2015年3月19日(木) 15時23分(タイ時間)
インラク前首相の画像
インラク前首相
写真提供、Royal Thai Government
【タイ】タイのインラク前首相が、事実上のコメ買い取り制度「コメ担保融資制度」をめぐる汚職と巨額の損失を放置したとして、職務怠慢と権力乱用で特別裁判にかけられることが19日、決まった。最高検察庁が2月19日に提出した起訴状を最高裁判所が受理した。

 裁判は政治家の汚職などを裁く一審制の特別法廷である最高裁政治家刑事犯罪部門で行われる。初公判は5月19日。有罪の場合、インラク前首相は最長で20年の禁錮刑を受ける。

 インラク前首相は19日、インターネットの交流サイト、フェイスブックで、選挙で民主的に選ばれた政権の経済政策が刑事訴追の対象となることに違和感を示し、司法システムの公平性に疑念を投げかけた。

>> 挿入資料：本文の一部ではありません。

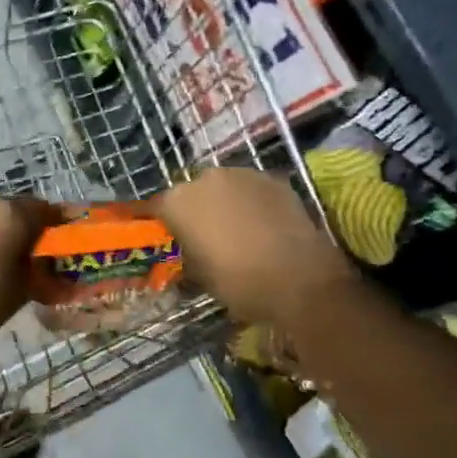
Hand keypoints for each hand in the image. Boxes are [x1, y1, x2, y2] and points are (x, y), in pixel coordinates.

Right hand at [157, 169, 356, 326]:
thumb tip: (190, 253)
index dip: (158, 220)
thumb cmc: (239, 283)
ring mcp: (242, 174)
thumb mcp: (201, 278)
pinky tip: (263, 225)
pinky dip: (252, 202)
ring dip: (225, 202)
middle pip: (193, 192)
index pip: (156, 206)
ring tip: (237, 229)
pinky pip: (252, 189)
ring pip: (224, 186)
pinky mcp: (273, 179)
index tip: (160, 231)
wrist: (300, 279)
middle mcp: (205, 178)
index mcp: (179, 202)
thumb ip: (189, 256)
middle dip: (196, 209)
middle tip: (204, 234)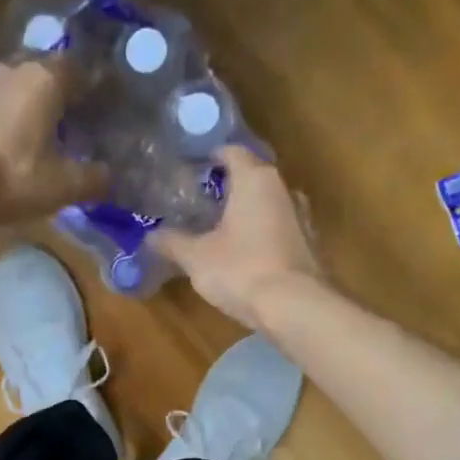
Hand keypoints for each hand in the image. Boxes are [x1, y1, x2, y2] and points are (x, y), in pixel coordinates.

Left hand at [0, 60, 105, 229]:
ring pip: (13, 88)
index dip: (94, 90)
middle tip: (70, 128)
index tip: (101, 113)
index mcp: (45, 78)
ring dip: (26, 107)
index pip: (80, 69)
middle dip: (59, 97)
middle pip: (45, 74)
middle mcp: (11, 69)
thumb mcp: (61, 187)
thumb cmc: (8, 179)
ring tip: (35, 139)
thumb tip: (108, 177)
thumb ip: (92, 179)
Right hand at [155, 146, 323, 330]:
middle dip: (228, 186)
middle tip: (201, 200)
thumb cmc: (241, 269)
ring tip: (220, 226)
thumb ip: (172, 242)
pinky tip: (243, 251)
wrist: (293, 307)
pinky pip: (278, 227)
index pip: (232, 152)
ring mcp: (301, 217)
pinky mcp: (308, 244)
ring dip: (246, 210)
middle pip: (252, 176)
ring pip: (267, 203)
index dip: (210, 156)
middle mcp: (283, 189)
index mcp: (255, 179)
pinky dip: (260, 232)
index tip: (191, 168)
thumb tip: (151, 235)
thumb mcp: (196, 257)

 コメ担保融資制度はインラク政権発足直後の2011年10月に導入された。政府が市価の約4割高でコメを買い取ったため、コメ農家には好評だったが、タイ産米は価格上昇で輸出量が激減し、2012年には1981年以来初めてコメ輸出世界一の座から転落した。また、政府がコメの国際価格の上昇を待って売却を遅らせた結果、膨大な在庫が積み上がった。買い取り資金の大半が精米業者、輸出業者、政治家、大規模農家にわたり、汚職の温床になっているという指摘もあった。国際通貨基金(IMF)も、「財政負担が重い割に政策効果が低い」と批判した。タイ財務省の2015年1月時点のまとめによると、コメ担保融資制度による最終的な損失額は5000億バーツ近くに上る見通し。

 2014年5月のクーデターでインラク政権を打倒したプラユット軍事政権はコメ担保融資制度を同年中に廃止。在庫米の放出を急ぐ一方、同制度をめぐる汚職捜査を進め、インラク政権のブンソン元商務相、プーム元副商務相ら政治家3人、マナット元商務省貿易局長ら官僚3人、民間人13人、企業2社を今月17日、汚職で起訴した。